For advanced use cases with custom OpenTelemetry configuration:

1import openlit
2from opentelemetry import trace
3from opentelemetry.sdk.trace import TracerProvider
4from opentelemetry.sdk.trace.export import SimpleSpanProcessor
5from opentelemetry.exporter.otlp.proto.http.trace_exporter import OTLPSpanExporter
6from kern.agent import Agent
7from kern.models.openai import OpenAIResponses
8from kern.tools.hackernews import HackerNewsTools
9
10# Configure custom tracer provider
11trace_provider = TracerProvider()
12trace_provider.add_span_processor(
13 SimpleSpanProcessor(
14 OTLPSpanExporter(endpoint="http://127.0.0.1:4318/v1/traces")
15 )
16)
17trace.set_tracer_provider(trace_provider)
18
19# Initialize OpenLIT with custom tracer
20openlit.init(
21 tracer=trace.get_tracer(__name__),
22 disable_batch=True
23)
24
25# Create and configure the agent
26agent = Agent(
27 model=OpenAIResponses(id="gpt-5.2"),
28 tools=[HackerNewsTools()],
29 markdown=True,
30)
31
32# Use the agent
33agent.print_response("What is currently trending on Twitter?")
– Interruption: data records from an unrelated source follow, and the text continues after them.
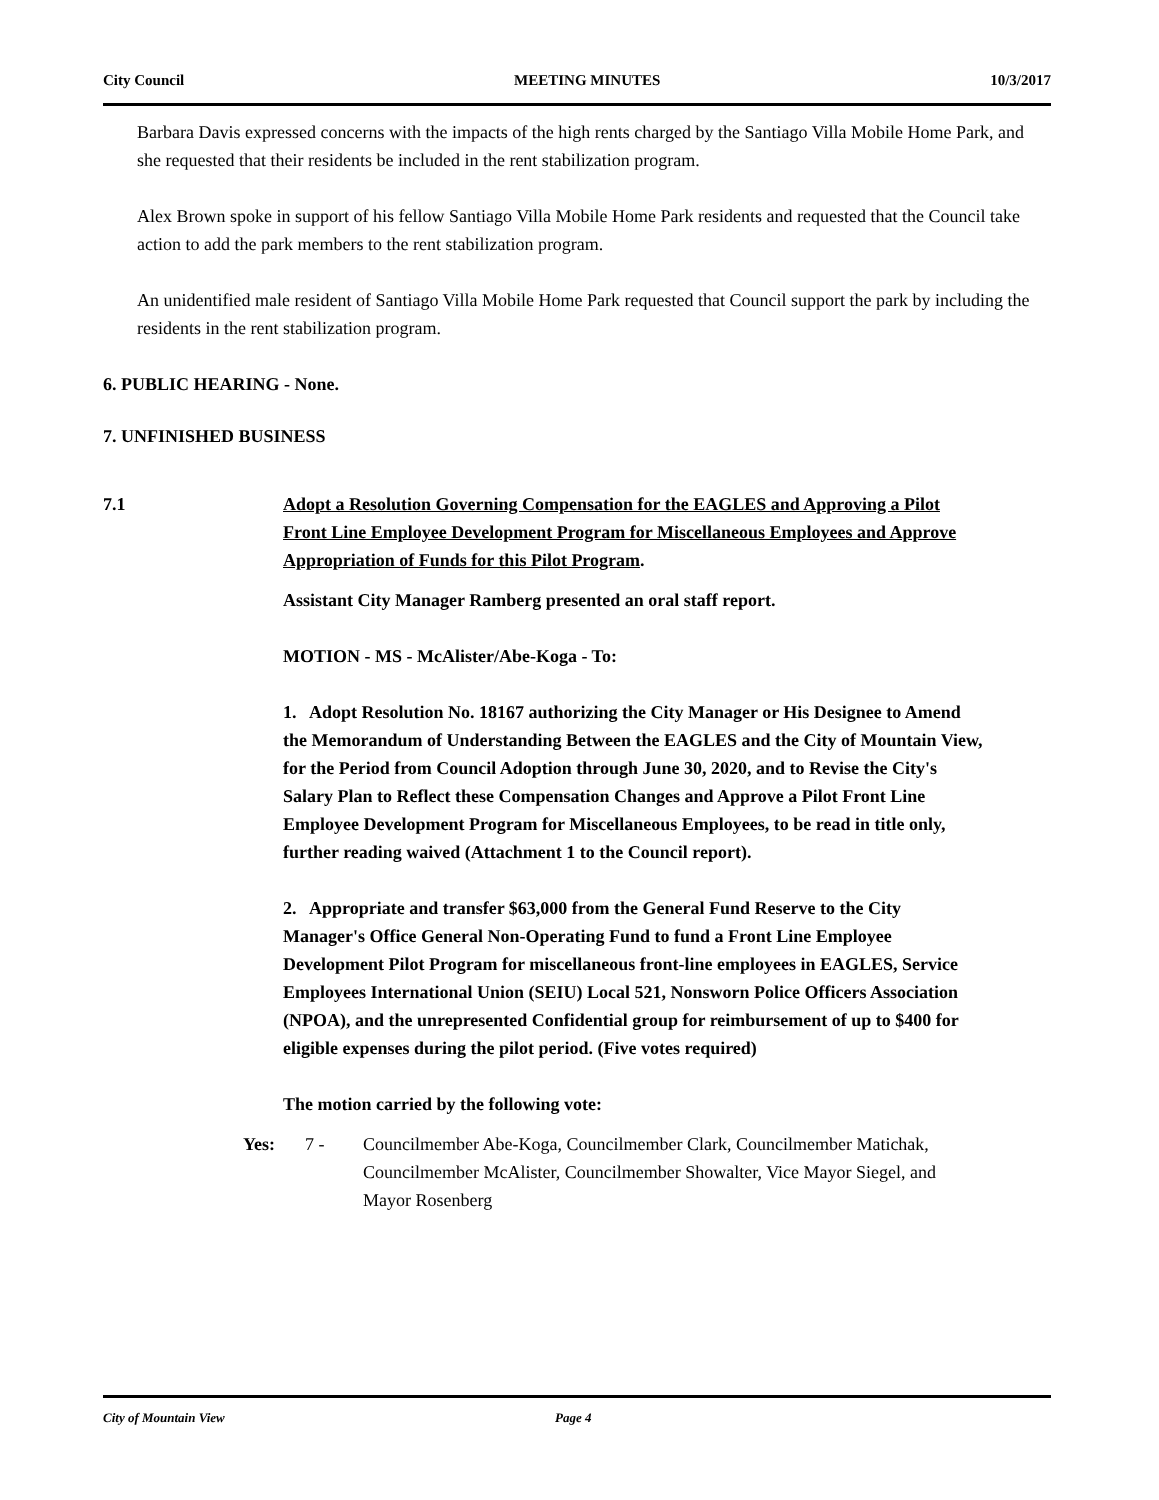City Council MEETING MINUTES 10/3/2017
Barbara Davis expressed concerns with the impacts of the high rents charged by the Santiago Villa Mobile Home Park, and she requested that their residents be included in the rent stabilization program.
Alex Brown spoke in support of his fellow Santiago Villa Mobile Home Park residents and requested that the Council take action to add the park members to the rent stabilization program.
An unidentified male resident of Santiago Villa Mobile Home Park requested that Council support the park by including the residents in the rent stabilization program.
6. PUBLIC HEARING - None.
7. UNFINISHED BUSINESS
7.1 Adopt a Resolution Governing Compensation for the EAGLES and Approving a Pilot Front Line Employee Development Program for Miscellaneous Employees and Approve Appropriation of Funds for this Pilot Program.
Assistant City Manager Ramberg presented an oral staff report.
MOTION - MS - McAlister/Abe-Koga - To:
1. Adopt Resolution No. 18167 authorizing the City Manager or His Designee to Amend the Memorandum of Understanding Between the EAGLES and the City of Mountain View, for the Period from Council Adoption through June 30, 2020, and to Revise the City's Salary Plan to Reflect these Compensation Changes and Approve a Pilot Front Line Employee Development Program for Miscellaneous Employees, to be read in title only, further reading waived (Attachment 1 to the Council report).
2. Appropriate and transfer $63,000 from the General Fund Reserve to the City Manager's Office General Non-Operating Fund to fund a Front Line Employee Development Pilot Program for miscellaneous front-line employees in EAGLES, Service Employees International Union (SEIU) Local 521, Nonsworn Police Officers Association (NPOA), and the unrepresented Confidential group for reimbursement of up to $400 for eligible expenses during the pilot period. (Five votes required)
The motion carried by the following vote:
Yes: 7 - Councilmember Abe-Koga, Councilmember Clark, Councilmember Matichak, Councilmember McAlister, Councilmember Showalter, Vice Mayor Siegel, and Mayor Rosenberg
City of Mountain View Page 4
OpenLIT Dashboard Features

Once your agents are instrumented, you can access the OpenLIT dashboard to:

  • View Traces: Visualize complete execution flows including agent runs, tool calls, and LLM requests
  • Monitor Performance: Track latency, token usage, and throughput metrics
  • Analyze Costs: Monitor API costs across different models and providers
  • Track Errors: Identify and debug exceptions with detailed stack traces
  • Compare Models: Evaluate different LLM providers based on performance and cost
OpenLIT Trace Details

Configuration Options

The openlit.init() function accepts several parameters:

1openlit.init(
2 otlp_endpoint="http://127.0.0.1:4318", # OTLP collector endpoint
3 tracer=None, # Custom OpenTelemetry tracer
4 disable_batch=False, # Disable batch span processing
5 environment="production", # Environment name for filtering
6 application_name="my-agent", # Application identifier
7)

CLI-Based Instrumentation

For true zero-code instrumentation, you can use the openlit-instrument CLI command to run your application without modifying any code:

1openlit-instrument \
2 --service-name my-ai-app \
3 --environment production \
4 --otlp-endpoint http://127.0.0.1:4318 \
5 python your_app.py

This approach is particularly useful for:

  • Adding observability to existing applications without code changes
  • CI/CD pipelines where you want to instrument automatically
  • Testing observability before committing to code modifications

Notes

  • Automatic Instrumentation: OpenLIT automatically instruments supported LLM providers (OpenAI, Anthropic, etc.) and frameworks
  • Zero Code Changes: Use either openlit.init() in your code or the openlit-instrument CLI to trace all LLM calls without modifications
  • OpenTelemetry Native: OpenLIT uses standard OpenTelemetry protocols, ensuring compatibility with other observability tools
  • Open-Source & Self-Hosted: OpenLIT is fully open-source and runs on your own infrastructure for complete data privacy and control

Integration with Other Platforms

OpenLIT can export traces to other observability platforms like Grafana Cloud, New Relic and more. See the Langfuse integration guide for an example of using OpenLIT with Langfuse.